I also needed to make sure that when Layla went into labor, I would be called immediately. No matter what time it was.

Horses are prey animals, and tend to give birth at night. Unlike the Swifts, they don’t like an audience. Wild horses can literally stop labor in emergencies and wait until it is safe to deliver.

On April 22 at midnight I got a call from that Layla was in labor. I arrived at the clinic 20 minutes later. She had just given birth to a colt.

He was still wet when I walked into the same stall where four years and three weeks earlier, Layla was born. Layla was relieved to see me and nearly stepped on him to get to me.

That would have been bad.

So I sat in a corner to allow them space. Some mares are viciously protective of their babies and will kick and bite anything that comes between them. Layla has known me since she was mere minutes old; she desperately wanted me to comfort her while she waited for the wet lump to do something.

Anything.

We all waited.

Both my foals were girls, and were on their feet, if shakily within an hour. After the first hour, the colt was still struggling to straighten out his legs while lying down.

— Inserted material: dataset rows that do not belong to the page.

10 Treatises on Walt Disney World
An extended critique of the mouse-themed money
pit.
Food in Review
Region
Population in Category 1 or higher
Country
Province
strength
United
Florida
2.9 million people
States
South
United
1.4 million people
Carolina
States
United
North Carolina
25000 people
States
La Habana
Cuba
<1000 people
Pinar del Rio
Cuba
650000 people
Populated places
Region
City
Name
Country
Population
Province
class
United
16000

Cooper didn’t know how to use his legs for the longest time.

I asked the vet tech who was waiting with me if I should be concerned.

“He’s a boy,” she said, as if that explained it all.
“Colts are slower?” I asked. She burst out laughing. “Oh, yeah!”

She was right.

I spent the next few hours taking tons of adorable video, for Taylor since she was out of town attending the Met Gala. (That’s not a sentence I thought I’d ever write about anyone.)

 Her trainer didn’t want me to have Taylor’s number (Really? Okay then.) and acted as an intermediary. Or translator. Or something. So I sent about six of the videos to the trainer and she forwarded some to Taylor.

 A few turned up on Taylot’s Insta a few days later.

Almost two hours later, we were all losing patience with the colt. He was barely trying to get up. When Layla went over to him to give him a gentle nudge, he bit her. The tech tried to pick him up, but he kept crossing his front legs seconds after she uncrossed them.

Just as I started to think he was a dummy foal he sort of figured it out. (It’s a real thing. Dummy foals cannot stand up, stay up or figure out to eat on their own. They can and often do, die.) He uncrossed his legs and wobbled his way upright before falling over. This time he kept trying, eventually started hopping around like a bunny.

It took another hour or so before the colt figured out how to eat. At first he would grab Layla’s elbow, which obviously was pointless and just pissed her off. Then, when he did discover where the milk bar was, Layla was super sensitive and kept squealing when he tried to drink.

Cooper finally eats.

Around 3 am they both got the hang of it and he had a real drink and I finally took a breath.

I thought the hard part was over. I was wrong.